The temple at Huma, known as The Leaning Temple of Huma, dedicated to Lord Vimaleswar, was already rebuilt by King Baliar Singh on the ruins of an ancient temple constructed by Anangabhima Deva III, a king of the Ganga dynasty. Following this, Ajit Singh established seven additional temples dedicated to the Sambhus: Kedarnath in Ambabhona, Viswanatha in Deogaon, Balunkeshwar in Gaisama, Mandhata in Maneswar, Swapneshwar in Sorna, Bisweshwara in Soranda, and Nilakantheswar in Nilji.

In the Sasana villages of Puri, two of the most significant festivals are Sitalsasti and Rukmini Vivah. The Utkal Brahmins established their Ista Dev (personal deity), Lord Balunkeswar, at Balibandha, Sambalpur, and were the first to initiate the Sitalsasti Jatra under royal patronage. Later, the Aranyaka Brahmins, who primarily worship Lord Jagannath and follow the Vaishnava tradition, established the Loknath temple at Jhaduapada. They also started their own version of the Sitalsasti Jatra.

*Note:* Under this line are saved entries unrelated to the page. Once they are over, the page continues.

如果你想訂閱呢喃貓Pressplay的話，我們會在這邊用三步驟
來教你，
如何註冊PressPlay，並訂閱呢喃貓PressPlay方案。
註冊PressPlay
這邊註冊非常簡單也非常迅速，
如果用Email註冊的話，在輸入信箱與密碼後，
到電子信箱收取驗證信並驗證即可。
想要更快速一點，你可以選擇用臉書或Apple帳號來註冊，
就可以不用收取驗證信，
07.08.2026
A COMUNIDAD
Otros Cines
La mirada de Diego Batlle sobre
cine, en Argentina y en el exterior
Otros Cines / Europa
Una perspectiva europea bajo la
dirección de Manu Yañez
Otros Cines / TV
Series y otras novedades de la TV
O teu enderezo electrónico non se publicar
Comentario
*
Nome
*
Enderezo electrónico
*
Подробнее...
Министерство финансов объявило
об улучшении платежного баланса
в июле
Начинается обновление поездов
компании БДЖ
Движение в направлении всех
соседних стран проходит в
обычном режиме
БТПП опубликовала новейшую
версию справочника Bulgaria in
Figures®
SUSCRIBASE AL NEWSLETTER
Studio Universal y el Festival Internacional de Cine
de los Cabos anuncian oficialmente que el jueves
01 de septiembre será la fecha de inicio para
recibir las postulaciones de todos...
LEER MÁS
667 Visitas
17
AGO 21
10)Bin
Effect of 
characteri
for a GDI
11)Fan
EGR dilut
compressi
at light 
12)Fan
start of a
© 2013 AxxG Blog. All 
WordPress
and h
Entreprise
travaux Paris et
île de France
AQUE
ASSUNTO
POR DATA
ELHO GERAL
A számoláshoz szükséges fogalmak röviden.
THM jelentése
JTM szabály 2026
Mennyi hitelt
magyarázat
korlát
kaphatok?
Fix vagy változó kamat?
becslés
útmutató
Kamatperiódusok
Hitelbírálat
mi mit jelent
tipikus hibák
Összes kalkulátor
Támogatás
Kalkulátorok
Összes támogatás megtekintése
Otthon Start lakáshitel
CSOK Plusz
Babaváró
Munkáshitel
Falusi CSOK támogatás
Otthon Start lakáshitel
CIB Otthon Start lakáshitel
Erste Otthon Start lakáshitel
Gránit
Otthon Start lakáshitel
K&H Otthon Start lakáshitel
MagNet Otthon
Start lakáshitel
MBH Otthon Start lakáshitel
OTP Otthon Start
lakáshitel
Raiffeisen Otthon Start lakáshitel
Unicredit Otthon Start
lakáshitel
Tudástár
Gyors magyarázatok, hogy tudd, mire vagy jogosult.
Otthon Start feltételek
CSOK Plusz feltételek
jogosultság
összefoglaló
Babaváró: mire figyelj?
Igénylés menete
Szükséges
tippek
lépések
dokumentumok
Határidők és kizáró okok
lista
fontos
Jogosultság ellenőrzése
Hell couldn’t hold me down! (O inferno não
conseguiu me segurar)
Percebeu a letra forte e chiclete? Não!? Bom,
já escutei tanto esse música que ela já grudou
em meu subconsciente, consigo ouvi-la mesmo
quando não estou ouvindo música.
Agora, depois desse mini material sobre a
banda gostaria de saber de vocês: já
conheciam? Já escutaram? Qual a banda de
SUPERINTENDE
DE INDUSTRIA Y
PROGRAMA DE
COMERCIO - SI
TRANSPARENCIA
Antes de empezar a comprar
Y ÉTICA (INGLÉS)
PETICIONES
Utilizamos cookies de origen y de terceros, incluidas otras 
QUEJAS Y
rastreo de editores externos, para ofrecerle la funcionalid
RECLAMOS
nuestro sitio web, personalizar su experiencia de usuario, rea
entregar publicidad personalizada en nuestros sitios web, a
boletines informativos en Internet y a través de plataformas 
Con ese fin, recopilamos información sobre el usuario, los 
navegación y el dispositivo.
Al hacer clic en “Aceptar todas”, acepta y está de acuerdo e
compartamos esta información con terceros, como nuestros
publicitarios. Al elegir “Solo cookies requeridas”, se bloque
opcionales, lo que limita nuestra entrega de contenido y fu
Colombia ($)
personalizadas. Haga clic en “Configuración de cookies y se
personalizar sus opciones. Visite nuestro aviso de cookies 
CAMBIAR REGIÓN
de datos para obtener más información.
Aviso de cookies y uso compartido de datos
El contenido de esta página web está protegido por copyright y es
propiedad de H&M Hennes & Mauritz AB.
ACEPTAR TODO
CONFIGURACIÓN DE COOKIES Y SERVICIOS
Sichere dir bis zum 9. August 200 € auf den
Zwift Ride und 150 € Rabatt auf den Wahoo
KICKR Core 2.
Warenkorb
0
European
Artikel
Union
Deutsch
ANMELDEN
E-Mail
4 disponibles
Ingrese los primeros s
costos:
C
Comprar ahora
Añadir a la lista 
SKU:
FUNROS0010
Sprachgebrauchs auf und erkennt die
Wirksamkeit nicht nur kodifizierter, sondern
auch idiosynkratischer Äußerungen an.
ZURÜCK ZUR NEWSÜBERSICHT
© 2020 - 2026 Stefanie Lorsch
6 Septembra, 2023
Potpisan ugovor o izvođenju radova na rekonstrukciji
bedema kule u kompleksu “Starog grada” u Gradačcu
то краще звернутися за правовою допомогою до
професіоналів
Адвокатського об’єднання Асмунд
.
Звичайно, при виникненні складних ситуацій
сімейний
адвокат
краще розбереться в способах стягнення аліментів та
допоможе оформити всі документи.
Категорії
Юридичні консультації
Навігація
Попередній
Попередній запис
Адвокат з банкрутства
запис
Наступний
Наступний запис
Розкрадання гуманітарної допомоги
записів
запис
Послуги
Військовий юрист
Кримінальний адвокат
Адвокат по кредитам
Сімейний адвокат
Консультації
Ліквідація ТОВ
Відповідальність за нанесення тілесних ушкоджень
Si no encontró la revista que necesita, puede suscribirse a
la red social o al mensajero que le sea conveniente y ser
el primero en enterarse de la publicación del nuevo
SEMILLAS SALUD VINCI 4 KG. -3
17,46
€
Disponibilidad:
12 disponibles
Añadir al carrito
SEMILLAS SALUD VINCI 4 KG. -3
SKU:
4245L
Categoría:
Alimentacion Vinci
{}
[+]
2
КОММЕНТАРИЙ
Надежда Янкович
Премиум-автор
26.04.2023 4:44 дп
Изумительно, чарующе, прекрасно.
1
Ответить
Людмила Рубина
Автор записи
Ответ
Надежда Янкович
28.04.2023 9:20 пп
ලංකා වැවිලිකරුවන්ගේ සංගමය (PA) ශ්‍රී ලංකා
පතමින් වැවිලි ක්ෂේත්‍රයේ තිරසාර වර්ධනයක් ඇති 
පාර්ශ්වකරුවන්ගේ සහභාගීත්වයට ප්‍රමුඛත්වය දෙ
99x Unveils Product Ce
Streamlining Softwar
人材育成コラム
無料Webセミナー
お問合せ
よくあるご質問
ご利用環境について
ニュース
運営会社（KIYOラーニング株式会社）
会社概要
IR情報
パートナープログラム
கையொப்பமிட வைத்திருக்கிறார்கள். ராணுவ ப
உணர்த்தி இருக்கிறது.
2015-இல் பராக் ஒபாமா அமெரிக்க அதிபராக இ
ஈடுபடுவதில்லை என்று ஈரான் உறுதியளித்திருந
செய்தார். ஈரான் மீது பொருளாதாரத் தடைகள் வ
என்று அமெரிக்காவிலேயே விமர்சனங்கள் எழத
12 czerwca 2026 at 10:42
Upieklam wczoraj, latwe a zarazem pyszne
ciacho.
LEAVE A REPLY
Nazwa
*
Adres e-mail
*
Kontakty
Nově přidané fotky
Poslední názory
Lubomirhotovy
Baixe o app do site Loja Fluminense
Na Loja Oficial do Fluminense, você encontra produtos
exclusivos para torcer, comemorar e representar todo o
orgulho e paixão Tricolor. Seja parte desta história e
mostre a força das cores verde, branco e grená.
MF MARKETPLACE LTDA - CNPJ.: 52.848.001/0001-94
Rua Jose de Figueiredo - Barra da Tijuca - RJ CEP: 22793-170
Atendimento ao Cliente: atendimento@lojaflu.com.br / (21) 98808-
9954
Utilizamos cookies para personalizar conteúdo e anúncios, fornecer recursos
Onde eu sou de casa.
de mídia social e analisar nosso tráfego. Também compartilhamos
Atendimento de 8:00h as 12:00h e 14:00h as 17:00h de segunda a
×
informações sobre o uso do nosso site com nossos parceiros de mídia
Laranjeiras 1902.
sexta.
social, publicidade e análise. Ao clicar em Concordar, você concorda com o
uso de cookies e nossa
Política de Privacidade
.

King Ajit Singh patronized the Sitalsasthi Jatra/Yatra, which commemorates the marriage of Hara (Shiva) and Parvati at Sambalpur on the Jyestha Sukla Paksha Panchami. In this festival, the marriage of the divine couple is celebrated in a manner akin to a human wedding. Several religious rituals are observed during the event, including Thal Utha (the beginning of the ceremony), Patarpendi (the binding ritual), Guagunda (invitation), and Ganthla Khula (the opening of the sacred thread).

Similar to how Lord Jagannath is revered as a Ganadevata (deity of the Ganas) during the Ratha Yatra, both Shiva and Parvati are also treated as Ganadevata during the Sitalsasthi festival.

==The ceremony==

During the Sitalsasthi Jatra, a designated family assumes the role of Parvati’s parents and ceremonially offers her hand in marriage to Shiva. However, as Shiva is considered Swayambhu (self-existent), no family assumes the role of his parents.

During the Sitalsasthi Jatra, Shiva begins his marriage procession from his temple, accompanied by other gods and goddesses. Nrusingha (Narasimha) leads the procession to the bride’s residence. The family representing Parvati’s parents welcomes the Baraat (wedding procession) in a manner similar to traditional human weddings.

The idols of Shiva and Parvati are placed in an elaborately decorated palanquin, and the designated family members perform the Kanyadana (ceremonial offering of the bride). The marriage is then solemnised according to traditional rituals.

On the following day, the newlyweds return to the temple in a ritual known as Mandir Pravesh. The festival is celebrated with folk dance, folk music, various traditional dance forms, and themed floats, making it a grand cultural event.

Initially, the Sitalsasthi carnival was organized in two localities of Sambalpur city—Nandapada and Jharuapada. In 1972, the residents of Mudipada introduced a third procession, expanding the scale of the festival. Over time, a Joint Coordination Committee was formed to oversee the overall arrangements for the carnival.

Today, the Sitalsasthi carnival has grown significantly, with celebrations taking place across various streets of Sambalpur. The festival has also extended to nearby towns such as Bargarh, Padampur, Barpali and Jharsuguda, making it one of the most prominent cultural and religious festivals of Western Odisha.